2021’de ÇKP, kapitalistlerin için kapitalistlerin partisi mi, yoksa işçiler için işçilerin partisi mi? Kısa cevap, ikisi de değil. Ancak uzun cevap daha da karmaşık.
ÇKP, ilk başlarda, Komünist Enternasyonal’in (Komintern) yardımıyla iki entelektüel Chen Duxiu ve Li Dazhao tarafından yönetiliyordu. Bu liderler ÇKP’yi Sovyetler Birliği’ndeki Bolşevik partiyi model alan Çin işçi sınıfının partisi (oldukça küçük) olarak görüyorlardı. Onlara göre, Çin’de değişimin ve devrimin temsilcisi işçi sınıfıydı, nüfusun %90’ını oluşturan köylüler değil. Yine de ÇKP 1925-27 döneminde çeşitli köylü hareketlerine öncülük etmiştir.
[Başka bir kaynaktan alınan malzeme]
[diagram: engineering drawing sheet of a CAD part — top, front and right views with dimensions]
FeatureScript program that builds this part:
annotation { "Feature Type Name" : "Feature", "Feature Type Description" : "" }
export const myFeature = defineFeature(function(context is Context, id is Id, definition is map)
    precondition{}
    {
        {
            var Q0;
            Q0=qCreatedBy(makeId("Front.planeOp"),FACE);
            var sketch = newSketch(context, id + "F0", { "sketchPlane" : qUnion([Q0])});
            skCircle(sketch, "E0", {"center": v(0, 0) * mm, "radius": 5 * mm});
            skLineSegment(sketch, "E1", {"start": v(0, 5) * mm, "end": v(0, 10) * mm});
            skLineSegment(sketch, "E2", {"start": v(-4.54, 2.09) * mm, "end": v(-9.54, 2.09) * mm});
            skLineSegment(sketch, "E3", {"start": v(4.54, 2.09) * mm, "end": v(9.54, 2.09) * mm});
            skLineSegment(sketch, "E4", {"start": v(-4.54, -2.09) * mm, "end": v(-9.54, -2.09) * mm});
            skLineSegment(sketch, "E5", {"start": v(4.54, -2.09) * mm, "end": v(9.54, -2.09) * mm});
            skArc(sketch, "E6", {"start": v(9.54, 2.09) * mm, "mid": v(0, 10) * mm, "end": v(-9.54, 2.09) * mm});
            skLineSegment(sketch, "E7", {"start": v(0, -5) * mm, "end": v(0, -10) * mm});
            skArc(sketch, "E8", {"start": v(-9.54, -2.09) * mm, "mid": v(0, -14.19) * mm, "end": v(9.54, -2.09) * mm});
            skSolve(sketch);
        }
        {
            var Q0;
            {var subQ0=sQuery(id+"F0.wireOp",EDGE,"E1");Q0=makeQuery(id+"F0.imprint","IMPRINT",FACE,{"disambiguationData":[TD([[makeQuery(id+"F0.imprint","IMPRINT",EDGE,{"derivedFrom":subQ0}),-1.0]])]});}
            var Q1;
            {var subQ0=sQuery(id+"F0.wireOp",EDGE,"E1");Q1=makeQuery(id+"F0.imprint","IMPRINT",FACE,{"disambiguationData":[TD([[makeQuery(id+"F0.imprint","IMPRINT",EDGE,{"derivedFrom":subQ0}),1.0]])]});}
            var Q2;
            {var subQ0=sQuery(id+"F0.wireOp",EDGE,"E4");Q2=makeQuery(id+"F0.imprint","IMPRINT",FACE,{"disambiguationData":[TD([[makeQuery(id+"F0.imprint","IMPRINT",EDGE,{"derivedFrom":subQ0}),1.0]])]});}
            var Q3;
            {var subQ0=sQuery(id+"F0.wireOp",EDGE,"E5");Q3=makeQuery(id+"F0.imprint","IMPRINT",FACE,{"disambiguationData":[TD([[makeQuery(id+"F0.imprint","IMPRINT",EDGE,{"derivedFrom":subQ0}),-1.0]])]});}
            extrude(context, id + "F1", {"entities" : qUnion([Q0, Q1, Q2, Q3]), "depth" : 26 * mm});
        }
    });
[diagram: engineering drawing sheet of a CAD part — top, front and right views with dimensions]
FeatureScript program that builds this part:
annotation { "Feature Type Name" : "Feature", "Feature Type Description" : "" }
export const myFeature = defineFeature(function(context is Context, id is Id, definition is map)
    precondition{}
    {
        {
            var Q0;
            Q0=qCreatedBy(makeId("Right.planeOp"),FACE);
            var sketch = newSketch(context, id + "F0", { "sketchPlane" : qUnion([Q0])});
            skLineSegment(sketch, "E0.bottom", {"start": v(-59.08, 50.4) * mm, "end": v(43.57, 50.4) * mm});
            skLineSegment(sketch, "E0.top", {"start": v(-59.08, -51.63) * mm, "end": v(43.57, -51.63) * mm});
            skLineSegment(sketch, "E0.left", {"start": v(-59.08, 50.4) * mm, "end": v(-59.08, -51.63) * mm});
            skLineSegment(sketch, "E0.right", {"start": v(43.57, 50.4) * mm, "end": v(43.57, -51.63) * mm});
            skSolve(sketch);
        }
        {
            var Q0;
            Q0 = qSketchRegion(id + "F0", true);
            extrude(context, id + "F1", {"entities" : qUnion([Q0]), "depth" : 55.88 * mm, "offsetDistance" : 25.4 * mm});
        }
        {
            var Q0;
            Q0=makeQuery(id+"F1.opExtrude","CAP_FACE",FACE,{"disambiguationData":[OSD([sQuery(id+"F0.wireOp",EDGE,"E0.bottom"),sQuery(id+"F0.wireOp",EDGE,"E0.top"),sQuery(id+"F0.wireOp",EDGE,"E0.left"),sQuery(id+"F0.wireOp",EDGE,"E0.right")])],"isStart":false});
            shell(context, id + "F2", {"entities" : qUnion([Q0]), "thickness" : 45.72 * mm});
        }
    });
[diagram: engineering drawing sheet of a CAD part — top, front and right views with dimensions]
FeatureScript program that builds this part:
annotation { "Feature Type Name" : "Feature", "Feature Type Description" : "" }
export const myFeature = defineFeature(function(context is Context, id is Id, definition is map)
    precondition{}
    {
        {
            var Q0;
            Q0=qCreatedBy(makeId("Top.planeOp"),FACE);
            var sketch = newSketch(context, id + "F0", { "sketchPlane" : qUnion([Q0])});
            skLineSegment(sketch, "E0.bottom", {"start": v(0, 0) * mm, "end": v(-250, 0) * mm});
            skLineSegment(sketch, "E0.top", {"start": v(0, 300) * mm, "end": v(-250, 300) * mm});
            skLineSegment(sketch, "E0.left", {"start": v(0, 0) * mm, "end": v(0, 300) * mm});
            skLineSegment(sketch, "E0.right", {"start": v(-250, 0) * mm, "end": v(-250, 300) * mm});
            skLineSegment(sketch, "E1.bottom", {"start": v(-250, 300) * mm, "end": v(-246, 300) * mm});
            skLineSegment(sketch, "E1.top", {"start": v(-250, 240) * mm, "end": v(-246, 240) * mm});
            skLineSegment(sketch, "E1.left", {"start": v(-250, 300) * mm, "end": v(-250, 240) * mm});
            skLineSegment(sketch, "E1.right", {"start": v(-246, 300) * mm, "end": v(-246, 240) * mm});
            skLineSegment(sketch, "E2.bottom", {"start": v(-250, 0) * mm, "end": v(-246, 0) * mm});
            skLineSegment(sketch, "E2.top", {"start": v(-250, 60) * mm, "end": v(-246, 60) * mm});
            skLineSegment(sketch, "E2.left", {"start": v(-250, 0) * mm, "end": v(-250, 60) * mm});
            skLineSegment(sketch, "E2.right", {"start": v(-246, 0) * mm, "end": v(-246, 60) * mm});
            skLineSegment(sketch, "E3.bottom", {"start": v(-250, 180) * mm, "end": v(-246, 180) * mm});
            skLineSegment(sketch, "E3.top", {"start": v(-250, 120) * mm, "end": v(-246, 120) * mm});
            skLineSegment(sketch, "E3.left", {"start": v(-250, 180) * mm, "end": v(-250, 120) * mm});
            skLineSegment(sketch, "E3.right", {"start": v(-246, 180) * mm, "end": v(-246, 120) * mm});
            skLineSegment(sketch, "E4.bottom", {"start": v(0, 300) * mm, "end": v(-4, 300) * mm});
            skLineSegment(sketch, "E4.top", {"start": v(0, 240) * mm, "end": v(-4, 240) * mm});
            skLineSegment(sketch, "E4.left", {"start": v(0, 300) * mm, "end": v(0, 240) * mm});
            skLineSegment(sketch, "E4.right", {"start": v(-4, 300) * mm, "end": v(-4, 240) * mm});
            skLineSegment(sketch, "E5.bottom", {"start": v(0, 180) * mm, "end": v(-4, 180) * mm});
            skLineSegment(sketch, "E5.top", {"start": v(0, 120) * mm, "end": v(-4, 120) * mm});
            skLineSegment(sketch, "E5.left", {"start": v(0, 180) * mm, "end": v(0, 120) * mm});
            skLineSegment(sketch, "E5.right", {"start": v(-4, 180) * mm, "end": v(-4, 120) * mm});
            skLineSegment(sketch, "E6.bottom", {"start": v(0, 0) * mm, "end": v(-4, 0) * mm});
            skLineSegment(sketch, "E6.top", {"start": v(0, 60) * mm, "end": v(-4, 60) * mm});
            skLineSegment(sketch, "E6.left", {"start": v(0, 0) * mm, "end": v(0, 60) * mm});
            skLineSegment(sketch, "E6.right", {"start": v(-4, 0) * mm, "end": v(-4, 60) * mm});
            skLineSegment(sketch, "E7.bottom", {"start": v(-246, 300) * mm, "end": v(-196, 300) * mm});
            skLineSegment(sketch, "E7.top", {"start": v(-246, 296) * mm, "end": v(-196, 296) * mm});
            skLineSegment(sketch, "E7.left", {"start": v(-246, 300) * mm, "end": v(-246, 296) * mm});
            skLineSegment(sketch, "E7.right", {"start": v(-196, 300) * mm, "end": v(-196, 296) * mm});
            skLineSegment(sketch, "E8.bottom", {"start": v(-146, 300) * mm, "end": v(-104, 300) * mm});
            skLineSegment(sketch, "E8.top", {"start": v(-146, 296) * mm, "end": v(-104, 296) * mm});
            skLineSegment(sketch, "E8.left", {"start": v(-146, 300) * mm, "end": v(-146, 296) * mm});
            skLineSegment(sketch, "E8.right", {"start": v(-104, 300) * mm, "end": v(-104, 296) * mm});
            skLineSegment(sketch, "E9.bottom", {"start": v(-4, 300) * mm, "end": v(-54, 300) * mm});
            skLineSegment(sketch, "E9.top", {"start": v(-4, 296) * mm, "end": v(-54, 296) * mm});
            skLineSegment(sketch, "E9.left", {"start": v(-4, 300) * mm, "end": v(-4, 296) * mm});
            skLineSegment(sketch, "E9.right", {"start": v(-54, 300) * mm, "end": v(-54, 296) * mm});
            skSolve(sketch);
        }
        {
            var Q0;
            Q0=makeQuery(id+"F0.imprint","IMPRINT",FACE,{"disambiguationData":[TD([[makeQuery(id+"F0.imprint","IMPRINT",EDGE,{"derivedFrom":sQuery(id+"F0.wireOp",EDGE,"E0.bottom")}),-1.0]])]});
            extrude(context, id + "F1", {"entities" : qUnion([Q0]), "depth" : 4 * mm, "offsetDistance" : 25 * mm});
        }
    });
Ancak Komintern, ÇKP liderlerinden çeşitli bölgesel savaş ağalarını yenen Çan Kay Şek de dahil olmak üzere milliyetçi burjuva güçlerle birlikte çalışmalarını istedi. 1927’de ÇKP, işçi ayaklanmaları sayesinde Çin’in en çok sanayileşmiş şehri Şanghay’ın kontrolünü ele geçirdi. Çan Kay Şek şehre girdi ve ÇKP eylemcilerini katletti. Daha sonra Çan Kay Şek, Li de dahil Pekin’deki ÇKP liderlerinin öldürülmesini emretti. ÇKP liderleri, sözüm ona “sol milliyetçi” bir hükümetin olduğu Wuhan’a kaçtı. Ancak Wuhan hükümeti Çan Kay Şek’e desteğini bildirdi ve daha fazla sayıda KP üyesini katletti.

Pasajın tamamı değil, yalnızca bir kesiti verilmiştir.